[Stored items]
┌────────

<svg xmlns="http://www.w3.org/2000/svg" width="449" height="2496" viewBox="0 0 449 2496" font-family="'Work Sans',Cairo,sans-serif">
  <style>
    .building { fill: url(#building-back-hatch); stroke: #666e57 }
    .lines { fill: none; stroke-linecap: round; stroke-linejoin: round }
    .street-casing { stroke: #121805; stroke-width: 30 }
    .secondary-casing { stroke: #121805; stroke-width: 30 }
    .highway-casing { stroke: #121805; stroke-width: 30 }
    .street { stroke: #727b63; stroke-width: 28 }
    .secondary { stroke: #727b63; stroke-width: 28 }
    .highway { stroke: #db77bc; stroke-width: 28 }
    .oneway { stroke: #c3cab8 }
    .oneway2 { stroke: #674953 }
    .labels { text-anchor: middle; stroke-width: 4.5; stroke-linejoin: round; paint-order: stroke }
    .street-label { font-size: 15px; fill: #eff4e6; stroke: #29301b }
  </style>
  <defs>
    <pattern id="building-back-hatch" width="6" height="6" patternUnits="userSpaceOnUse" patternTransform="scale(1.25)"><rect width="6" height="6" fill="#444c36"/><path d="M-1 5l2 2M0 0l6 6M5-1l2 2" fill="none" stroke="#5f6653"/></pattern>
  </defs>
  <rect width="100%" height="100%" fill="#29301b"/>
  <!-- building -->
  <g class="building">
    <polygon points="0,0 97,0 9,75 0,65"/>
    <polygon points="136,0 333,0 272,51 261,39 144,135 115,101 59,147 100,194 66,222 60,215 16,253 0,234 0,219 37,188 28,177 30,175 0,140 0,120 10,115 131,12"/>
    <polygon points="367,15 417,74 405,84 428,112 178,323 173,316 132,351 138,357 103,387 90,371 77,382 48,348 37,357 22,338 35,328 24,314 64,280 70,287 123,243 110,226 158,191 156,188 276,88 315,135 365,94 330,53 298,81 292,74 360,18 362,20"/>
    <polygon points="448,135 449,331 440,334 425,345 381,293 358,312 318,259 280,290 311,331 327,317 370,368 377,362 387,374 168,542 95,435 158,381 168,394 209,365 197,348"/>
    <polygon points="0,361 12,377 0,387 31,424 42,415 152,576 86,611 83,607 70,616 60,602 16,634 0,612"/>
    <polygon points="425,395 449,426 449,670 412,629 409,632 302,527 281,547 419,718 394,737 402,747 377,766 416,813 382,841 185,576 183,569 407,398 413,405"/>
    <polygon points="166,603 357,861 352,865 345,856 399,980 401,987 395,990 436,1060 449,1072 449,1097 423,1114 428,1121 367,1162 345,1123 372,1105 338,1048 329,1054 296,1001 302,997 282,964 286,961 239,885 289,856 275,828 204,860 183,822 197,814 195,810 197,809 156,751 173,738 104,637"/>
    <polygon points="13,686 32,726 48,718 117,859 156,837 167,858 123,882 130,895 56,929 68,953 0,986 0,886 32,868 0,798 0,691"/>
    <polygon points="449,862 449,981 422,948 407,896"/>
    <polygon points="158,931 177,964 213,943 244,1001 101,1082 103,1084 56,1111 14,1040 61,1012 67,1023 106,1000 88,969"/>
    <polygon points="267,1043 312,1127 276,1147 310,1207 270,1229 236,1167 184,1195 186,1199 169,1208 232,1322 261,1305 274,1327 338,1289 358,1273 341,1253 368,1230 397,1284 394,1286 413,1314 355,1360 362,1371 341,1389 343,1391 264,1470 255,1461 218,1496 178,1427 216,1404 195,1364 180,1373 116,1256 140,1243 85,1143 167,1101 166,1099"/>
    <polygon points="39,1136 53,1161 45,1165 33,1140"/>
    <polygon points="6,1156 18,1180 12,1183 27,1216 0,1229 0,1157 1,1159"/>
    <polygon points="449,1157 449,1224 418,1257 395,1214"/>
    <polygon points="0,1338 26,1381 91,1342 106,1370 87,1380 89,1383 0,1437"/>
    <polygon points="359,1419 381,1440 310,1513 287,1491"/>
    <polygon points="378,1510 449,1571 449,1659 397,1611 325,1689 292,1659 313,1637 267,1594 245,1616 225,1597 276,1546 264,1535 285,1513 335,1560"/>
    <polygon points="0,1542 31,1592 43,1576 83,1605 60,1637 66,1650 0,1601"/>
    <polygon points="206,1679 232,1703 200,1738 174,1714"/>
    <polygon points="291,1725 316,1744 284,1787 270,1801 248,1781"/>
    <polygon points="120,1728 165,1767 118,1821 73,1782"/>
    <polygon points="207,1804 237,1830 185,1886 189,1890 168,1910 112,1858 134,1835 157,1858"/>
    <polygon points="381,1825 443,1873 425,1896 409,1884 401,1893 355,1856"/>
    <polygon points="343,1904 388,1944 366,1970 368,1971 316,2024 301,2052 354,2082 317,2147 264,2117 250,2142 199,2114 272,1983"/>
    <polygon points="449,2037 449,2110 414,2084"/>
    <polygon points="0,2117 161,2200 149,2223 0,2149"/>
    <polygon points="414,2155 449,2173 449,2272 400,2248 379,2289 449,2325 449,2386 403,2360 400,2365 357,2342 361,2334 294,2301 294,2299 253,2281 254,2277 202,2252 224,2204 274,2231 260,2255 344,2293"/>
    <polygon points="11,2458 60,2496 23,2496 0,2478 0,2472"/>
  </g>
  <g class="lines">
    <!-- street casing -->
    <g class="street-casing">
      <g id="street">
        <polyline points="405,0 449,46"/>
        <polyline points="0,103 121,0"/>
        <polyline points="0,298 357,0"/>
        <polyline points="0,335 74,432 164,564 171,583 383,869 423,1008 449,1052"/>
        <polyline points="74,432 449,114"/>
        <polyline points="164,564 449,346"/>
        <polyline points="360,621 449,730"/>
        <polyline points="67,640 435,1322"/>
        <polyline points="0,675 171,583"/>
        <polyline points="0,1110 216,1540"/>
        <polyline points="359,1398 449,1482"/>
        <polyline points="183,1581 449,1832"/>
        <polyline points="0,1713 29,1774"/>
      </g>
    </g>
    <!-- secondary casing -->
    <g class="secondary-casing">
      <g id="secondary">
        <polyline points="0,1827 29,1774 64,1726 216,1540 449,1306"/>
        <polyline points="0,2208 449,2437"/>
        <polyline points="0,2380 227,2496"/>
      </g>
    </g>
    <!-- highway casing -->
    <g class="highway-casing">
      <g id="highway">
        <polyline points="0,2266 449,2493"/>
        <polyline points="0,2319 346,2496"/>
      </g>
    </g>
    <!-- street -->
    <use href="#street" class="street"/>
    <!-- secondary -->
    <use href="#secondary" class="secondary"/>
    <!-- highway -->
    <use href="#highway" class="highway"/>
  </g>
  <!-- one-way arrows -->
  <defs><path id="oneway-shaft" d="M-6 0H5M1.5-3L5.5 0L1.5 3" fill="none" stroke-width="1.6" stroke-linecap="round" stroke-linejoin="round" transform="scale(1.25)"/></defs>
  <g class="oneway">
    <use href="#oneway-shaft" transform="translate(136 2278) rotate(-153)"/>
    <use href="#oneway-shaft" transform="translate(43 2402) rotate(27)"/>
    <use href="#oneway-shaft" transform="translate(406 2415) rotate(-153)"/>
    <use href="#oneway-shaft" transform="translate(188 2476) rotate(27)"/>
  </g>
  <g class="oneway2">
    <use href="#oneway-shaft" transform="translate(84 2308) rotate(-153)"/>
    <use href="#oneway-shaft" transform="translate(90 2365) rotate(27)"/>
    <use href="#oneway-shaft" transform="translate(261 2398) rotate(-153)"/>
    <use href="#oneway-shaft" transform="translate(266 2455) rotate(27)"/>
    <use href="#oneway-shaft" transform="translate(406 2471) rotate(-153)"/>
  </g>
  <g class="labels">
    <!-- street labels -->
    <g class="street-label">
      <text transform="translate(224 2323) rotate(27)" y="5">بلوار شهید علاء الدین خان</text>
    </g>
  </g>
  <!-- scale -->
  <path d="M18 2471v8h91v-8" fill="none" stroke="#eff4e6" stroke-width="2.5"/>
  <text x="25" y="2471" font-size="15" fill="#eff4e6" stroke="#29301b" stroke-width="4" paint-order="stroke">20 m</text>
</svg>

└────────

Scan the records for the word "lines". Copy each line where it turns up.

RESPONSE TO THE TASK ::
    .lines { fill: none; stroke-linecap: round; stroke-linejoin: round }
  <g class="lines">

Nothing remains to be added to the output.